Neue Ideen für den Spreepark in Berlin: Im Plänterwald soll sich bald wieder was drehen

In diesem Jahr soll der Spreepark Plänterwald mit neuem Konzept wiedereröffnet werden. Besuch an einem Ort im Winterschlaf.

Die riesige Kugel, in der ein Kirchlein und ein Brontosaurus bequem Platz fänden, liegt aufgeplatzt hinter dem grünen Metallzaun: an einem Schienenstrang, der sich durch Laubteppiche spreewärts zieht, aber vor dem Uferweg einen Bogen rechtsab ins Gelände schlägt. Wie ein vergessener Krake aus dem All parkt das unbekannte Forstobjekt am Rande des schütteren Plänterwaldes. Zwischen grauen Rohren, die das Gebilde mit einem Knochengerüst überziehen, spannen sich gelb-orangefarbene Hautfetzen, von Dreckwasserschlieren übertuscht. An den Falten ballen sich faulige Blätterklumpen. Wo Fetzen fehlen, fällt der Blick ins Innere des Ungetüms, auf Bodenplanen und hochgestapeltes Gerümpel.

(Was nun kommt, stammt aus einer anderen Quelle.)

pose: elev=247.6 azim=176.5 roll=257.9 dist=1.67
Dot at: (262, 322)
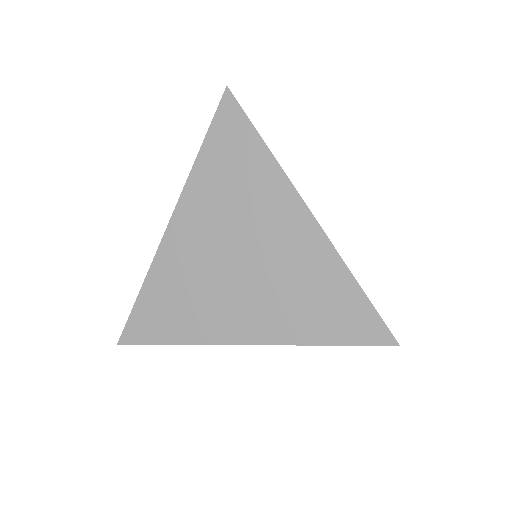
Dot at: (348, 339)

Das Schild am Zaun warnt Kletterer vor „Gefahr für Leib und Leben“. Flaneure am Weg fixieren per Handykamera den Ufo-Moment. Bäume rundum rücken der bunten Kugel näher. Noch wenige Jahrzehnte, dann mag sich die Vegetation dieses Vorstadtareal wieder einverleibt haben. Das Ufokugelmonster stellt ein Zirkuszelt dar. Hinter dem Ding lehnt eine mickrige Baracke schief vor der Landschaft, als spiele auch sie Weltuntergangskulisse – auf diesem verwunschenen Terrain, das mal Spreepark geheißen hat. Und das nach dem Willen der landeseigenen Firma Berlin Grün GmbH, die das Areal seit Jahresbeginn verwaltet, schon bald mit neuen Ideen und neuem Leben gefüllt werden soll.

Neugier auf das Eierparkkonzept des Columbus

Ein mythischer Ort der Ausflugskultur ist die dicke Landzunge östlich des Treptower Parks schon lange vor der Einrichtung des Vergnügungsareals gewesen, das hier 1969 als „Kulturpark Plänterwald“ und einziger Freizeitpark der DDR zu deren 20. Geburtstag eröffnet hatte, 1991 als privater Spreepark im Besitz des Schaustellers Norbert Witte die Wende vollzog und 2002 Pleite machte. Dekaden vor der Einrichtung des Juxparadieses hatte es schon das legendäre Eierhäuschen gegeben: eine Schifferkneipe, die sich seit 1837 aus einem Holzhändlerschuppen zum Ausflugslokal entwickelte, nach zwei Bränden neu errichtet, von Fontane im „Stechlin“ verewigt wurde und seit 1892 als massives Fachwerkziegelschlößchen samt Saal und Veranda zur Einkehr lockt.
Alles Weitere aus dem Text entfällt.